I created this blog not only because I am a journalism major and I need the blogging experience, but because I want to reach out to people and share with them what God has done in my life. You may be wondering why I chose such a peculiar title for my blog. Well, to put it simply, it is something I relate to. It comes from a verse found in Isaiah 61:3 that reads "To all who mourn in Israel, He will give beauty for ashes, joy instead of mourning, praise instead of despair. For the Lord has planted them like strong and graceful oaks for His own glory." I have seen my share of despair and mourning in my life, but by God's grace, I have overcome it. I want to share with you how I have overcome it and in the process, maybe you will learn something. I also want to share with you my struggles and how God is teaching me to deal with them.

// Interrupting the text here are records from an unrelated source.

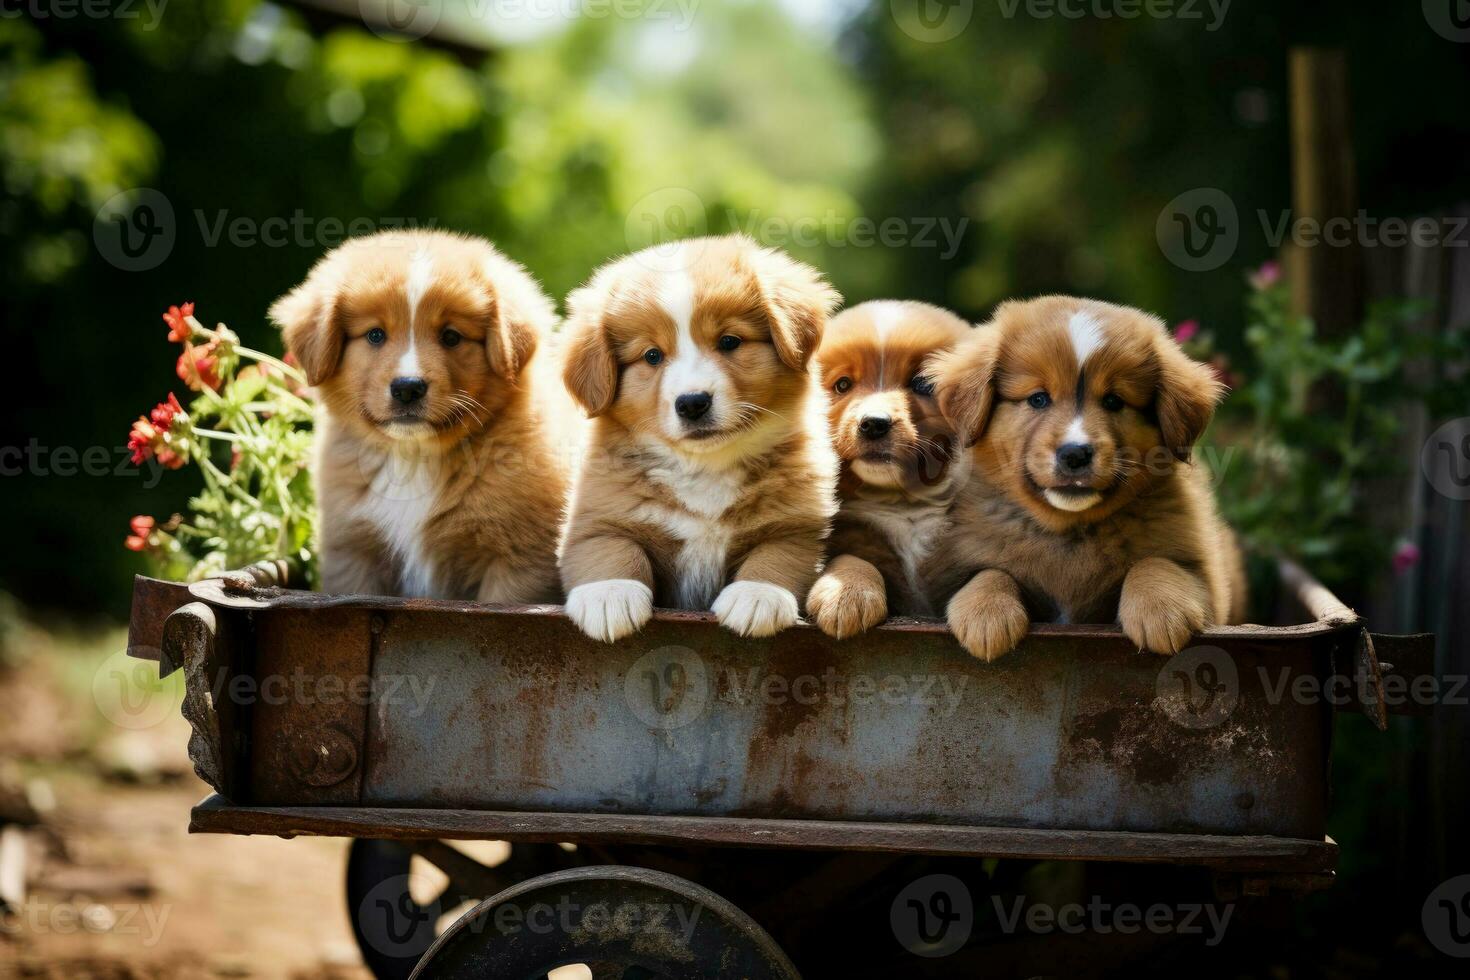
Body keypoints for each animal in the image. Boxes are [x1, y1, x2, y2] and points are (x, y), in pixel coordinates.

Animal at [558, 232, 846, 643]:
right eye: (652, 356)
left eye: (729, 342)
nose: (692, 403)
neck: (705, 464)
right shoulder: (595, 515)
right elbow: (611, 547)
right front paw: (609, 594)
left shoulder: (799, 526)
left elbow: (778, 555)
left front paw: (756, 596)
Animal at [805, 299, 976, 637]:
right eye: (843, 385)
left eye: (921, 384)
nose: (874, 423)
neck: (902, 504)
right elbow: (852, 560)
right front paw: (846, 596)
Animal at [929, 293, 1240, 658]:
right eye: (1038, 398)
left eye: (1113, 401)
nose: (1074, 453)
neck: (1071, 531)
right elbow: (990, 572)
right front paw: (987, 614)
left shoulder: (1204, 577)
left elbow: (1155, 563)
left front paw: (1161, 610)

Maybe my testimony will help you to allow God to bring you through a tough time, and maybe together we can learn how to deal with this beautiful thing called life. I believe He has given me these burdens for a reason, and the last thing I want to do is waste the pain. Let me know any way I can help you. You learn from me and I'll learn from you. We'll both learn from our wonderful Creator. God Bless.

Wednesday, March 24, 2010

Hard to believe

I've really been thinking a lot about my trip this summer.  It overwhelms me to think that I will be going in less than 3 months!  That's less than 3 months to finshing fundraising, get stuff together, and GET MYSELF READY!  Am I ready to spend a month in a foreign country away from everyone I know?  Am I ready to face the trials that are going to come along with all of this?  How will these people accept me as a member of their community?  I DON'T SPEAK THEIR LANGUAGE!  God has a purpose.  He called me to this.  I distinctly remember the 3 times I almost backed out of the whole thing.  Every time something physically blocked me from taking my name off the list.  I went to the interview.  I was accepted.  I'm going.  I still have hurdles to overcome though.  Theres a ton of money I still have to raise... It seems like it will never happen.  But I know God will provide it.  Everything belongs to Him anyway.  He'll spread it to where He needs it to go.  Right now that seems like one of the biggest obstacles.  Mission trips are expensive.  Even with the mission board helping me out I still have to raise a lot of the funds on my own.  It's something I'm really praying about.  Its so easy to have faith when you see the whole road in front of you.  Its when you can't see a path that faith is hard.  Its also easy to believe something in your head.  Believing with your heart is another story.  That's my current struggle, and I don't mind admitting that I have many struggles and faults.  I know I'm not alone.
So here is my prayer:

Lord, I know You hold all things in Your hands.  Nothing is too difficult for You.  You also know that I am human and I am very frail.  My faith falters so many times.  I ask You to provide for me where You see necessary.  It all belongs to You anyway, and I believe You will provide for my needs as You see fit.  I am going on this trip in Your name, and I want You to recieve all of the glory from it.  You have given me gifts and I want to share them with others and in the process, bring others to You.  I know You are giving me these trials to increase my faith, and I pray that You will help me to increase in my faith and grow in You.  Thank you for all of your many blessings.  I love you.  In Jesus' name, Amen.